1899: Ungeschlagene Hoffenheimer im Aufwind – Team besteht „Systemtest“

Keine Niederlage und viel Selbstvertrauen: Nach dem zweiten Sieg in Serie ist die TSG Hoffenheim auf Kurs. Trainer Nagelsmann lobt Taktik und Kompaktheit seines Teams. Die Dreierkette macht sich bezahlt.

Von Patrick Reichardt, dpa

Ingolstadt (dpa/lsw) – Den jüngsten Erfolg wollte Julian Nagelsmann so schnell wie möglich einordnen. «Das ist nur eine Momentaufnahme, aber es sieht nicht verkehrt aus», sagte der 29 Jahre alte Trainer nach dem 2:1 (2:0) seiner TSG 1899 Hoffenheim beim FC Ingolstadt mit Blick auf die Tabelle. In der Fußball-Bundesliga haben die Kraichgauer keines ihrer sechs Spiele verloren und dabei verschiedenste Herausforderungen gemeistert. «Es fühlt sich gut an, dass wir noch ungeschlagen sind», erklärte Nagelsmann.

Dass dies auch beim Gastspiel in Oberbayern so blieb, verdankten die Hoffenheimer einem taktischen Kniff. Wie schon gegen Schalke setzte Coach Nagelsmann auf eine Dreierkette mit drei zweikampfstarken Innenverteidigern. «Die Grundordnung gefällt mir sehr gut. Die Dreierkette hat in den beiden Spielen sehr gut funktioniert», betonte der Trainer. Sein Team habe «sehr gut und stabil verteidigt», verdeutlichte er.

Als zentrale Figur der Dreierkette setzte Nagelsmann auf den aus Köln gekommenen Kevin Vogt, der bei den Rheinländern häufig im Mittelfeld auflief. «Unser Ziel ist es, flexibel zu sein. Wir wollen nicht nur Lösung A, sondern auch Lösung B und C anbieten können», betonte Vogt, der seine Mitspieler Niklas Süle und Benjamin Hübner immer wieder aus der Zentrale heraus dirigierte. Auch Nagelsmann stellte klar: «Wir haben viele Systeme, die wir spielen können.» Gegen den Spielaufbau der Ingolstädter habe er dieses als «passend» empfunden.

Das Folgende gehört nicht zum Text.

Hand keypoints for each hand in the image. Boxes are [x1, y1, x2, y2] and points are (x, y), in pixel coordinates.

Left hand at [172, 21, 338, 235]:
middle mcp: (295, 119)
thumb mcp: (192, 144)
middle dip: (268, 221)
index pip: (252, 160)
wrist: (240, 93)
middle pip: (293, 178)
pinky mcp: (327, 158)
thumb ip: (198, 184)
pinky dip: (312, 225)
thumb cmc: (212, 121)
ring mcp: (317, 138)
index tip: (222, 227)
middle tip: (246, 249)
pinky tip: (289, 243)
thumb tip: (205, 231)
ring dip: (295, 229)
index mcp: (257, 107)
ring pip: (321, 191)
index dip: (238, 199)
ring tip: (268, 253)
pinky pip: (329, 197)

Trotz des zweiten Sieges und der Tore von Sandro Wagner (11. Minute) und Kerem Demirbay (35.) bleibt das ganz große Problem der Kraichgauer weiter die Chancenverwertung. «Wir hätten das Spiel einen Tick früher entscheiden müssen», erklärte Nagelsmann. Alleine Stürmer Andrej Kramaric hätte im zweiten Durchgang für eine deutlich frühere Entscheidung sorgen können. «Damit sind wir alle nicht zufrieden. Wir müssen effizienter werden», forderte Vogt. Den späten Anschlusstreffer durch einen Elfmeter von Lukas Hinterseer (90.) empfand er nur als «Schönheitsfehler».

Nagelsmann hatte sich vor der Partie intensiv mit den Ingolstädtern beschäftigt und daher erst einmal eine defensive und abwartende Grundordnung ausgegeben. «Wir haben in Kauf genommen, dass unser Plan zunächst nicht so gut funktioniert», erklärte der Trainer. Doch nach Wagners Führungstor bekam die TSG immer mehr Sicherheit. «Wir haben bis zum Ende hochkonzentriert verteidigt. Julian lebt das vor. So sind wir erfolgreich», lobte auch der 25 Jahre alte Vogt.

Seine Rückkehr nach Ingolstadt feierte Hübner, der nach seinem Wechsel im Sommer erstmals in dieser Bundesliga-Saison für die Hoffenheimer auflief. «Wir sind im Guten auseinander gegangen. Ich gönne den Jungs weiter jeden Punkt und sie gönnen es mir», betonte Hübner. Als Gegenspieler habe er nun aber auch einmal gemerkt, wie es sich anfühle, gegen Ingolstadt zu spielen: «Es ist sehr unangenehm. Sie machen es keinem Gegner leicht.»